### PASSAGE FOR REVIEW
==================================================

An ever-growing number of previously unregulated trading platforms have announced intentions to operate as a regulated broker-dealers, or as otherwise regulated entities either under the federal securities laws, U.S. state or local laws or, as applicable, the laws of other jurisdictions (outside the U.S.) such as the EU. The market for trading blockchain assets has generated considerable interest and is continually evolving with new entrants to the market. In addition, established financial institutions have expressed interest in operating regulated blockchain asset exchanges or trading platforms and utilizing blockchain assets in bank financing practices.

==================================================

### INFORMATION SHOWN
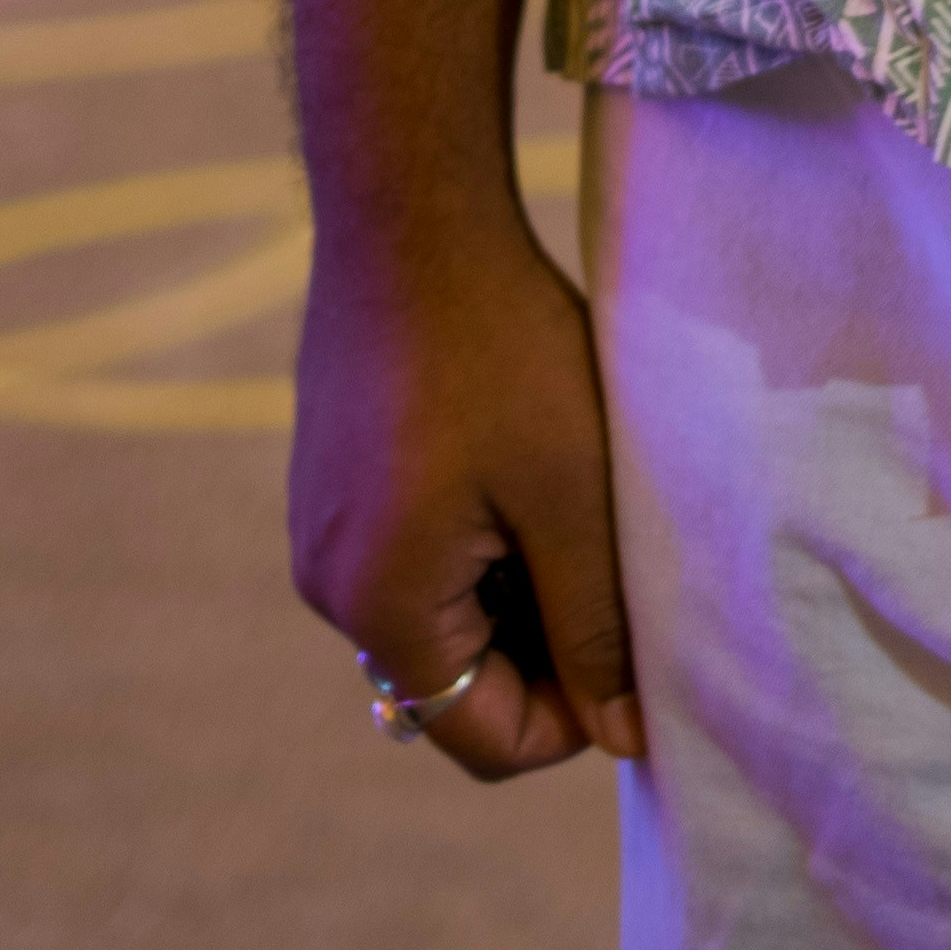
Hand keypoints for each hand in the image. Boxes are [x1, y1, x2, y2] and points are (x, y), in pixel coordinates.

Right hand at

==================================================

### WORK ORDER A
Using the passage on blockchain asset trading platforms, list every body of law it names under which previously unregulated trading platforms might come to be regulated.
### WORK ORDER B
Echo the passage on blockchain asset trading platforms word for word. Begin at the words "An ever-growing number" and stop after the words "bank financing practices.".

### ANSWER BOX A
- Federal securities laws
- U.S. state or local laws
- The laws of other jurisdictions outside the U.S., such as the EU

### ANSWER BOX B
An ever-growing number of previously unregulated trading platforms have announced intentions to operate as a regulated broker-dealers, or as otherwise regulated entities either under the federal securities laws, U.S. state or local laws or, as applicable, the laws of other jurisdictions (outside the U.S.) such as the EU. The market for trading blockchain assets has generated considerable interest and is continually evolving with new entrants to the market. In addition, established financial institutions have expressed interest in operating regulated blockchain asset exchanges or trading platforms and utilizing blockchain assets in bank financing practices.